▶ _Reading text_:
The Famous Oxman Letters

Grayville, Ill.

Dear Ed has ben a Long time sence I hurd from you I have a chance for you to cum to San Frico as a Expurt Wittness in a very important case you will only hafto anscur 3 & 4 questiones and I will Post you on them you will get milegage and all that a witness can draw Proply 100 in the clearr so if you will come ans me quick in care of this Hotel and I will mange the Balance it is all ok but I need a wittness Let me no if you can come Jan 3 is the dait set for trile Pleas keep this confidential Answer hear

Mr. F. E. Rigall Grayville Il

Yours Truly

F. C. OXMAN
Dec. 18, 1916

Dear Ed Your Telegram Recived I will wire you Transportation in Plenty of time allso Expce money will Route you by Chicago, Omaha U.P. Ogden S. P. to San Frico I thought you can make the Trip and see California and save a letle money as you will Be alowed to collect 10c Per mile from the state which will Be about 200 Besids I can get your Expences and you will only hafto Say you seen me on July 22 in San Frisco and that will Be Easey dun. I will try and meet you on the wa out and Tolk it over the State of California will Pay you but I will attend to the Expces The case wont come up untill Jan 3 or 4 1917 so start about 29 off this month.

you know that the silent Road is the one and say nuthing to any Body the fewer People no it the Better when you ariv Registure as Evansville Ind little more milege.

Yours truly

F. C. OXMAN

Will you want to Return by Los Angeles can Route you that way

Mrs. J. D. Riggal

Grayville

12/25/1916

Dear Mrs Rigal As I am sending Ed Transpertation to morrow 26 it might be that I can use you allso about the 10. of so I can obtain you a ticket that you can see California if you would like the Trip Adrees me care this Hotell tell F. E. to say nothing untill he see me can probly use a Extry witness Been a long time I dont see you Yours Truly F. C. OXMAN

Mrs. Rigall is F. E. Rigall's mother.

▶ _Given data_:
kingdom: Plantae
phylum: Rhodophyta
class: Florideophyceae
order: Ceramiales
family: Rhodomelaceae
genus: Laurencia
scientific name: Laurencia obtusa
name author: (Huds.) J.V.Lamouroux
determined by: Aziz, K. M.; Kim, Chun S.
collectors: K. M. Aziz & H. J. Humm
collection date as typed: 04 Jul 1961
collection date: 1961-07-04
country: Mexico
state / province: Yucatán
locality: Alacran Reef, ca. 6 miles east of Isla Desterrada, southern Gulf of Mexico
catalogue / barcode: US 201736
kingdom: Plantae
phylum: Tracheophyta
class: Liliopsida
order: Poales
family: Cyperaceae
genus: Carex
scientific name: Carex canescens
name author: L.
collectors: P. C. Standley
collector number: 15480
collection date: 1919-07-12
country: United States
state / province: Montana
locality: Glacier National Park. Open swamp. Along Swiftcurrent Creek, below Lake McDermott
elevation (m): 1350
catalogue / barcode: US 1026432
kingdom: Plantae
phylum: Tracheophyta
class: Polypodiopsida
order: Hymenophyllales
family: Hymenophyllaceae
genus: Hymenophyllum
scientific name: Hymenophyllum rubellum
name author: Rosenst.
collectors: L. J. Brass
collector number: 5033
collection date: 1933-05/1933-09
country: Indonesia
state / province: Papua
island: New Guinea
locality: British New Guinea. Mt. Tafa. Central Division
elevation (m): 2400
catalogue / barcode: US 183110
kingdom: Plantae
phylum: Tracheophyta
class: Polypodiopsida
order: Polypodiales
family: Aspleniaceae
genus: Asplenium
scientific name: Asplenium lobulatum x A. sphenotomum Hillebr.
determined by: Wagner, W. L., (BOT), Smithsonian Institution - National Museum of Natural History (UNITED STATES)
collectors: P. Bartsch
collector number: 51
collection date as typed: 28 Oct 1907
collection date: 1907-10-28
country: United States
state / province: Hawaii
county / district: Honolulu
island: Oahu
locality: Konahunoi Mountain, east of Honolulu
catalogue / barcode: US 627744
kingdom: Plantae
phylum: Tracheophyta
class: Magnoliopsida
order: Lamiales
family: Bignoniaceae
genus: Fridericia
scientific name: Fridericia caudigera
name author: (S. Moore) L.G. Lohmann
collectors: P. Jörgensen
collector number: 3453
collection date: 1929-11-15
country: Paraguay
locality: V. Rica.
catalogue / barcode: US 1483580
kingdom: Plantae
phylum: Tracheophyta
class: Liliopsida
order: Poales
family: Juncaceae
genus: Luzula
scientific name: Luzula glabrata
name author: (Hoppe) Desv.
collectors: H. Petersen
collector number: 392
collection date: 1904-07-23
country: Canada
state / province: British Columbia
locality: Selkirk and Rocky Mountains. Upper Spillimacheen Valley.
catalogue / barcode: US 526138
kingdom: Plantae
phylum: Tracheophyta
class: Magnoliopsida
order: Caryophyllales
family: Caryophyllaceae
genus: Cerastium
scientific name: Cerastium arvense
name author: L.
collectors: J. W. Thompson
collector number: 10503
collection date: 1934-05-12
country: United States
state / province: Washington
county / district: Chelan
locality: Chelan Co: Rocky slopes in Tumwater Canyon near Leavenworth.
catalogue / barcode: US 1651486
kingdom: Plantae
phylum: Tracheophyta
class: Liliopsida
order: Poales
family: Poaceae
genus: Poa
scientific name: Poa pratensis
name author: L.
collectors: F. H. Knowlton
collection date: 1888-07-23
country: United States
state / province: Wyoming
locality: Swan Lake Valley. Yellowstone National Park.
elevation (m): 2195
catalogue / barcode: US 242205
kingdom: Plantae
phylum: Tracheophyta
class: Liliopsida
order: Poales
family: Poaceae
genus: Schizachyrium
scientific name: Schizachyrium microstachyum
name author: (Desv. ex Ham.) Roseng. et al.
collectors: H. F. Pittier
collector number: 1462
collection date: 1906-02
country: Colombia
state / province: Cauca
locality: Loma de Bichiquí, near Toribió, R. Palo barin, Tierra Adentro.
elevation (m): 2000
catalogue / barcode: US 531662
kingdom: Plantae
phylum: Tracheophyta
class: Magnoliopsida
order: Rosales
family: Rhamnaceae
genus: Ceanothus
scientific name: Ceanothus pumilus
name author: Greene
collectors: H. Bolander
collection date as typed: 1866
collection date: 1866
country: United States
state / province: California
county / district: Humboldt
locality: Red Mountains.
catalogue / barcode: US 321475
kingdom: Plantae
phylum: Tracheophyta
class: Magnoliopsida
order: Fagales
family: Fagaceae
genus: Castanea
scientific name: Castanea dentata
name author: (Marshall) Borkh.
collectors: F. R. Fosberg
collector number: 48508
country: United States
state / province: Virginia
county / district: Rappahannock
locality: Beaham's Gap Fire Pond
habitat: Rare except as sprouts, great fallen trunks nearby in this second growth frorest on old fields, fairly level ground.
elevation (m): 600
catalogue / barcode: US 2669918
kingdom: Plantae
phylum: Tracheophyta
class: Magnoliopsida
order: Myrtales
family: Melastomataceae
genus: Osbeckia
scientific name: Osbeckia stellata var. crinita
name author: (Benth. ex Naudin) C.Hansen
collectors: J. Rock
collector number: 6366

▶ _Task_:
In the Oxman letters, how is Mrs. Rigall related to F. E. Rigall? The rows come from a different source than the Oxman letters.

▶ _Expected answer_:
She is F. E. Rigall's mother.